そのようなところから、例えば先方から持ち込まれる案件もどんどん増えてきていますし、開発するネタという意味では、倍増では足りないくらいになっている。
それから、今まで外でやらなければいけなかったいろいろな実験などに関しても、内製化できるようになりますから、「ここは大丈夫だろうと思って、最後にやったら(実験をしたら)ダメだった」というようなところを早めに実験できたり、といったメリットもあると思います(笑)。
なによりもスピーディーに開発が進められるということ。サンプルを作る機能もこの開発センターにはありますから、「こんなの作ってみたらどのようになるだろう?」ということを頭で考えたものを物にするスピードが今までと断然違います。

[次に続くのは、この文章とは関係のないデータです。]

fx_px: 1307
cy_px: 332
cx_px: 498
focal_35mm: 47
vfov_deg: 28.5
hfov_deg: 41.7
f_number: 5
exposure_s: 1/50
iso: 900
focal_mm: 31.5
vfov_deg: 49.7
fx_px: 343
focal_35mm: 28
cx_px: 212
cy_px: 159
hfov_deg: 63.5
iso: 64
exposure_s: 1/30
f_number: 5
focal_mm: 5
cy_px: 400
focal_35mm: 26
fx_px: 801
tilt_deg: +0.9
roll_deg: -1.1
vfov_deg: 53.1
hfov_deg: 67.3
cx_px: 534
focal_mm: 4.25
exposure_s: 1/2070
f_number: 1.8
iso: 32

靴に関しては、今申し上げた、そのようなアパレルのことがすべてできるということや、今までなかったものをゼロから作れることだとご理解いただければ、結構だと思います。
質疑応答:上期計画未達要因について
質問者3:上期のご計画が未達だった理由として2つ(ご説明があり、)1つが韓国で、韓国は持ち直してきましたと。もう1つが国内で、自然災害の影響。この自然災害の影響が、だいたいどれくらいあったのかというところと、これは下期に取り戻せる範囲なのかどうかというところを、まずコメントをください。
もう1点が、中国の状況です。中国は計画どおりに推移したのかというところで、コメントをください。以上です。

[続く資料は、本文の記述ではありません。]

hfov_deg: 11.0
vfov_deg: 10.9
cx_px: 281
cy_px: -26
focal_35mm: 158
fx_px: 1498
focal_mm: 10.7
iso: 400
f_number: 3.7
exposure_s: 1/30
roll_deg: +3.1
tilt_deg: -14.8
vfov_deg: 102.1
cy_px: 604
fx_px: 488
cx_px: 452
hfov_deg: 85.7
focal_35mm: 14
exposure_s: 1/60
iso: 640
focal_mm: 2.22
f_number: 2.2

石本:まず、1つ目のご質問の、「国内の自然災害の影響が、どのくらいあったのか?」ということなのですが、これを定量化することは、非常に難しいです。閉まった店自体はそれほど多くないのですが、やはり店頭にお客様がなかなか来られなくなりました。売上自体は(2018年)8月の自然災害後に落ちていますので。
これを「全部が自然災害の影響だ」と言ってしまうのであれば、落とした分は全部自然災害の影響になりますし、それ以外にもお客様のマインドなど、いろいろなことが複雑に絡み合っている部分もあると思いますので、ちょっと定量化するのは難しいかなと思います。

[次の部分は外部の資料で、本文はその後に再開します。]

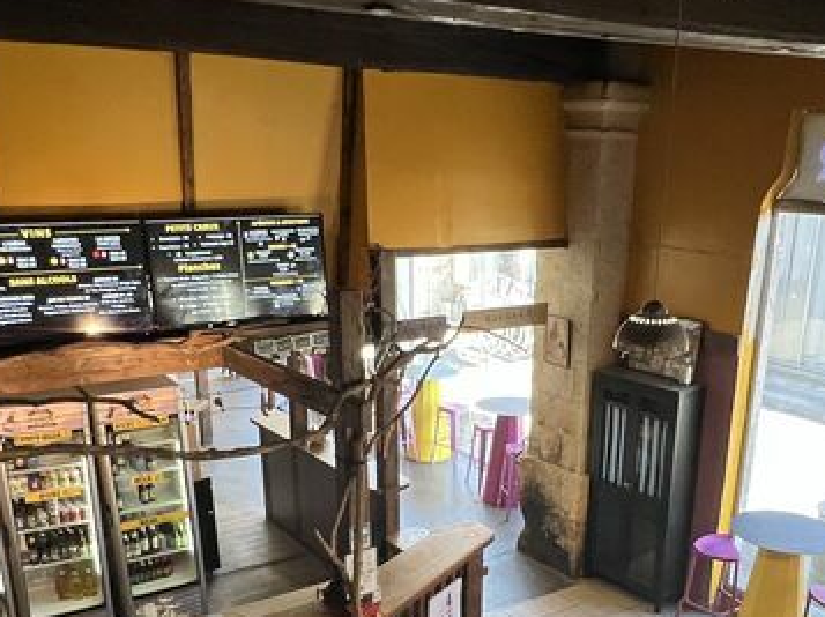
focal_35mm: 35
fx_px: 833
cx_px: 490
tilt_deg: -19.4
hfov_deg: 52.4
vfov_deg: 39.2
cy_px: 483
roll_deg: -1.9
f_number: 1.8
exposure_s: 1/65
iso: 250
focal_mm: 1.57
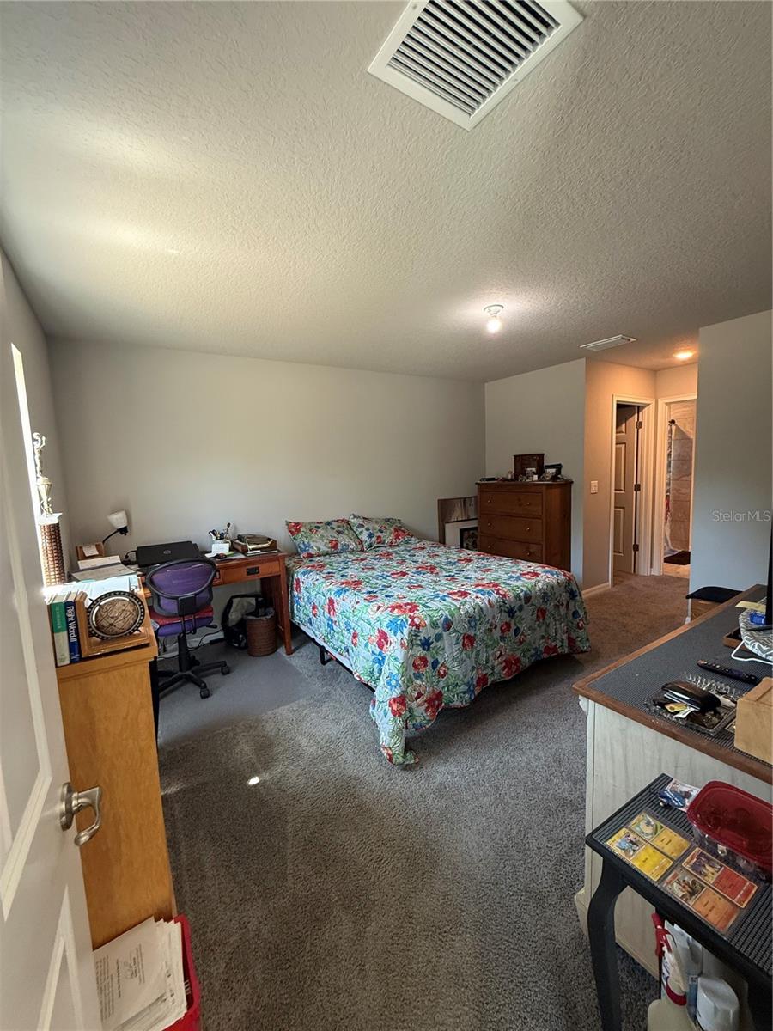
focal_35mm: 14
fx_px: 417
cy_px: 516
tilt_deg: -6.1
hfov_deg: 85.7
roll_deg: +2.0
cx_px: 386
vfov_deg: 102.1
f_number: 2.2
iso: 200
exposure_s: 1/60
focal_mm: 2.22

これは実は、8月、9月、10月に入ってもなかなか店頭(の売上)が戻ってこなかったのですが、スライドでご説明したように、11月になって、やっとちょっと戻ってきたと思ってます。この2週間くらいは、非常に動きが良いです。
11月というのは一番秋冬物が売れる月なんですね。ですから、今月頑張れば、そこまでの分はなんとか取り戻せると思います。
また下期の大きな売上のボリュームの分野というのは、1つは春夏ものの出荷と、もう1つはスキーになります。これはこれから先の話ですのでまだこれからというところになります。
それから中国ですが、ブランドによって跛行性はありますが、各ブランドともほぼ計画どおりにいけていると思っています。JV(ジョイントベンチャー)のパートナーのアグレッシブさが、パートナーによって違うんですね。ものすごくびっくりするような計画を立ててくるところもあれば、わりと慎重に立ててくるところもあって。
私たちはマイノリティなので、「そこまでやるか?」「ちょっと心配だけどね」などと意見を言いながら(ジョイントベンチャーが主体となって)計画を作るのですが、我々の想定の範囲に良くも悪くも全般的に収まっていると、ご理解いただければ結構です。
質問者3:ありがとうございます。中国でもう1点、「デサント」の店舗が昨年(2017年)末で64店舗、今年の末で110店舗まで伸ばしますということで、46店舗増えたわけですが、これは来期以降も同じくらいのペースで店舗を増やすという考え方でいいのでしょうか?
石本:そうですね。未定ですが、出店は来期以降も続けていきます。